**PASSAGE:**
RIANZ says its evidence is “highly reliable, well-tested and accepted worldwide”. The evidence is synched to a trusted atomic time source, and based on ICANN (APNIC) information on the allocation of IP address spaces, RIANZ continues.
Folks, it's pretty hard to actually identify someone who is sharing a file through something like Bittorrent. The best attempts overseas have involved hiring 3rd party investigation services to go undercover, sign up, and then record the IP numbers of users. No doubt such a service is what RIANZ has in mind. That's what the talk of IP address violation and timestamps suggests.Now, some organisations, including commercial ISPs, do log who has what IP number when, but usually not in a very accessible form. And they don't usually keep such logs for very long, because obviously they are huge. So it's expensive and annoying to say which person had which IP number at what time, if you even logged it. And of course just because you can say that user stephenj was using IP number X.X.X.X two months ago on a Friday night, it doesn't follow that I was actually the person committing the copyright infringement - it might be someone else using my home network, or it might be someone else in another location who stole my password.
RIANZ' overseas counterparts have had to get really heavy to extract this information from network operators, and some, notably big universities, have told them to get bent. And when they have obtained log information, the record companies often screwed it up and made mistakes so that they identified the wrong actual person and couldn't meet the standard of evidence for a court. And when they have won, judges have not generally agreed with their estimates of the loss they have suffered.

**DIRECTION A:**
Reproduce the passage on RIANZ's evidence word for word, starting with "RIANZ says its" and going on through "spaces, RIANZ continues.".
**DIRECTION B:**
Condense the paragraph of the passage on RIANZ's evidence that opens with "RIANZ' overseas counterparts" into a shorter version that keeps its main facts.
**DIRECTION C:**
According to the passage on RIANZ's evidence, what is the evidence synched to?
The records that come next have no connection to the passage.

**GIVEN ENTRIES:**
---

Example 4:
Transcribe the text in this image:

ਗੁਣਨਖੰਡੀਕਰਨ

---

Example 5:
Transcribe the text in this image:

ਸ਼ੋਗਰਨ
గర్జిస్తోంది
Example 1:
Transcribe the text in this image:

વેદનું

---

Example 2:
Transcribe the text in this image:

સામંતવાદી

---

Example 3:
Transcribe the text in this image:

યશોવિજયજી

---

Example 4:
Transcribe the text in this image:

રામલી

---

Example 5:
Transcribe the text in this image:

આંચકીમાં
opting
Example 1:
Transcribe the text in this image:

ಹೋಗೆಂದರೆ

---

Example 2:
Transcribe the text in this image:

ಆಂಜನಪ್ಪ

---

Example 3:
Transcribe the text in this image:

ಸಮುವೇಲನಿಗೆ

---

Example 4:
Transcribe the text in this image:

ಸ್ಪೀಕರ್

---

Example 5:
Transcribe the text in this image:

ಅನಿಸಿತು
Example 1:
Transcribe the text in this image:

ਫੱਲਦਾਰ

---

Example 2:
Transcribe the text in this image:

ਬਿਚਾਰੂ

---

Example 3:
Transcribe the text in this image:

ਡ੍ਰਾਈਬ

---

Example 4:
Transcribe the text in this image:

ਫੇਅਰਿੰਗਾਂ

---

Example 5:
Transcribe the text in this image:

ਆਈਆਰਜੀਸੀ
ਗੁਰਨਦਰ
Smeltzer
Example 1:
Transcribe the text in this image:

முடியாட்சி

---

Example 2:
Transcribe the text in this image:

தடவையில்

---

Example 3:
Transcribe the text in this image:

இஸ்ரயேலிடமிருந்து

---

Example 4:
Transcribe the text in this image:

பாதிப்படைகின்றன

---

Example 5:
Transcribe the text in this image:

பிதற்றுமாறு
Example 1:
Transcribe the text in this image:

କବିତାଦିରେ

**TASK SOLUTION A:**
RIANZ says its evidence is “highly reliable, well-tested and accepted worldwide”. The evidence is synched to a trusted atomic time source, and based on ICANN (APNIC) information on the allocation of IP address spaces, RIANZ continues.

**TASK SOLUTION B:**
RIANZ's overseas counterparts had to push hard to get this information from network operators, and some, notably big universities, refused. When record companies did get log information, they often made mistakes, identified the wrong person and could not meet the court's standard of evidence. Even when they won, judges generally did not accept their estimates of their losses.

**TASK SOLUTION C:**
A trusted atomic time source.